[[ Source text open ]]

The reason I say this "Obviously it'd be a sense informed by my knowledge of others' discontent, suffering" is to indicate what would pretentiously be called an "intersubjective" aspect in the process of deciding to press the button. But, as I go on to point out, obviously the intersubjective considerations would only go so far since I'd also be discounting all the happy people and nice stuff that people like. I think it's fair to say that this discounting happens because of an intuition that is at the root of AN and other anti-life views: the bad is more bad than the good is good.

It's strange. I sometimes find myself torn between the thought that certain things go on in this world that are so horrendous it'd be better for the whole planet to blow up so they can never happen again. But what pulls in the other direction is the impression that the aggregate goodness in the world is sufficient to make such a blowing up very tragic, sometimes but not always seeming intolerably tragic to me.

Weirdo said...

Jim, I hope you don't mind if I ask a difficult question in return :)

I'm not sure why this has only just occurred to me, but now that it has I thought I should bring it up. Someone has probably asked this at some point in the past, so forgive me if this is going to make you repeat yourself.

[[ Source text closed ]]

- Required work:
1. In the source text, what intuition is said to be at the root of AN and other anti-life views?
2. Reproduce the source text word for word, starting at "Jim, I hope" and ending at "you repeat yourself.".

[[ Excerpted records open ]]

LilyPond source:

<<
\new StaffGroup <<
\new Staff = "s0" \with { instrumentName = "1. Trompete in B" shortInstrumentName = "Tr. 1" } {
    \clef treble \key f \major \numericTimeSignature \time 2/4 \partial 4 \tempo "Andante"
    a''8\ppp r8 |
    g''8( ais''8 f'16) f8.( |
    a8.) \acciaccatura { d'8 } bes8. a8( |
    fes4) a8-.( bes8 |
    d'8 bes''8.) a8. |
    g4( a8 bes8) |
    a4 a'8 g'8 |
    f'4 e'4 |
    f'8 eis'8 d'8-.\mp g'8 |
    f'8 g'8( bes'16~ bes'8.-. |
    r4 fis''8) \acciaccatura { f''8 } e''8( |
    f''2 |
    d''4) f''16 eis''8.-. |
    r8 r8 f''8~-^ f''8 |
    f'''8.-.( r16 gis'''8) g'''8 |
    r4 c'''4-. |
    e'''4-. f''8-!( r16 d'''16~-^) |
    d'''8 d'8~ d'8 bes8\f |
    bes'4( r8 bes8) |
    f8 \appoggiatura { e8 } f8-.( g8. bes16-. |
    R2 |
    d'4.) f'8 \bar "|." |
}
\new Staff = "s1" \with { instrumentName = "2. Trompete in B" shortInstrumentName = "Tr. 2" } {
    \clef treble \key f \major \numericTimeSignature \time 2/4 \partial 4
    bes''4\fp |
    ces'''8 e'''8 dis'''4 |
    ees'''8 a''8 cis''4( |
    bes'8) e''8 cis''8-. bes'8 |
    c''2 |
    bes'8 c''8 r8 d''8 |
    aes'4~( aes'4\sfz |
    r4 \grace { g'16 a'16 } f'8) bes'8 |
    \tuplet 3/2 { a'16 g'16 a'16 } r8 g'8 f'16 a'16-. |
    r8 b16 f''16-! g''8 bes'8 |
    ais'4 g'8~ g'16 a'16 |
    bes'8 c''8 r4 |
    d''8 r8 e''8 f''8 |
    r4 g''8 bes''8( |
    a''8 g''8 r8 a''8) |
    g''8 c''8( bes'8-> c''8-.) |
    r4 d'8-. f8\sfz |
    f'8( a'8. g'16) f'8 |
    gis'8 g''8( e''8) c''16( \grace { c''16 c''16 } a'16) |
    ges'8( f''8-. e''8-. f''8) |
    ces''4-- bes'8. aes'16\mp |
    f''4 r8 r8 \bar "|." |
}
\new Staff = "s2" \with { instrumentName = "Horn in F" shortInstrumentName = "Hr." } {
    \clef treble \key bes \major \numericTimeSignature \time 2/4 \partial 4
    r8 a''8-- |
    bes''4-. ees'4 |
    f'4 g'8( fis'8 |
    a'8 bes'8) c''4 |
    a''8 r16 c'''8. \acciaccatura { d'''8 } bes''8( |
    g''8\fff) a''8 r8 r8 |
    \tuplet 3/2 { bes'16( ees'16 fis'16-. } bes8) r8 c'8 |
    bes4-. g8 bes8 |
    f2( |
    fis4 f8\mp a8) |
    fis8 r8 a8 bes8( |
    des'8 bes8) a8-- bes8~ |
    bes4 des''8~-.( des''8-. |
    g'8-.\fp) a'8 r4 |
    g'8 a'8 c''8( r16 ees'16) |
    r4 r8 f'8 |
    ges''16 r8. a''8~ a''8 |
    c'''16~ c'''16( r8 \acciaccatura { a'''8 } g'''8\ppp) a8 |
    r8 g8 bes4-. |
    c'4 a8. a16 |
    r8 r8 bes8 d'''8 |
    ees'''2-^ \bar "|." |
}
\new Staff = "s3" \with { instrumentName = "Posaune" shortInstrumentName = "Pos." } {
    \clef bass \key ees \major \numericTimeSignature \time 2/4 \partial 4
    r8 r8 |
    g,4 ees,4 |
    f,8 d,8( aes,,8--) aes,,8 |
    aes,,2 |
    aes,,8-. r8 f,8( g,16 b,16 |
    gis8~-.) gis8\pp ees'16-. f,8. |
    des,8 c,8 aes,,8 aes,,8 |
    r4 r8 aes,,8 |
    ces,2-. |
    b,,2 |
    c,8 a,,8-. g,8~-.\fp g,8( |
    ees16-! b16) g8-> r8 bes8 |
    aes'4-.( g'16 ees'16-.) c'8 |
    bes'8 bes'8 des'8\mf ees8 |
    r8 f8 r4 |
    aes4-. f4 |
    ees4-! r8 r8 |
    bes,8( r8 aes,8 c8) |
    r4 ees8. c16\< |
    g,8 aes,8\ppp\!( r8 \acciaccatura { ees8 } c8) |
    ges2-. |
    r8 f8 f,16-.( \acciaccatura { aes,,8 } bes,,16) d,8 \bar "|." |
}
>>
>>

[[ Excerpted records closed ]]

- Answers for the exercise:
1. The bad is more bad than the good is good.

2.
Jim, I hope you don't mind if I ask a difficult question in return :)

I'm not sure why this has only just occurred to me, but now that it has I thought I should bring it up. Someone has probably asked this at some point in the past, so forgive me if this is going to make you repeat yourself.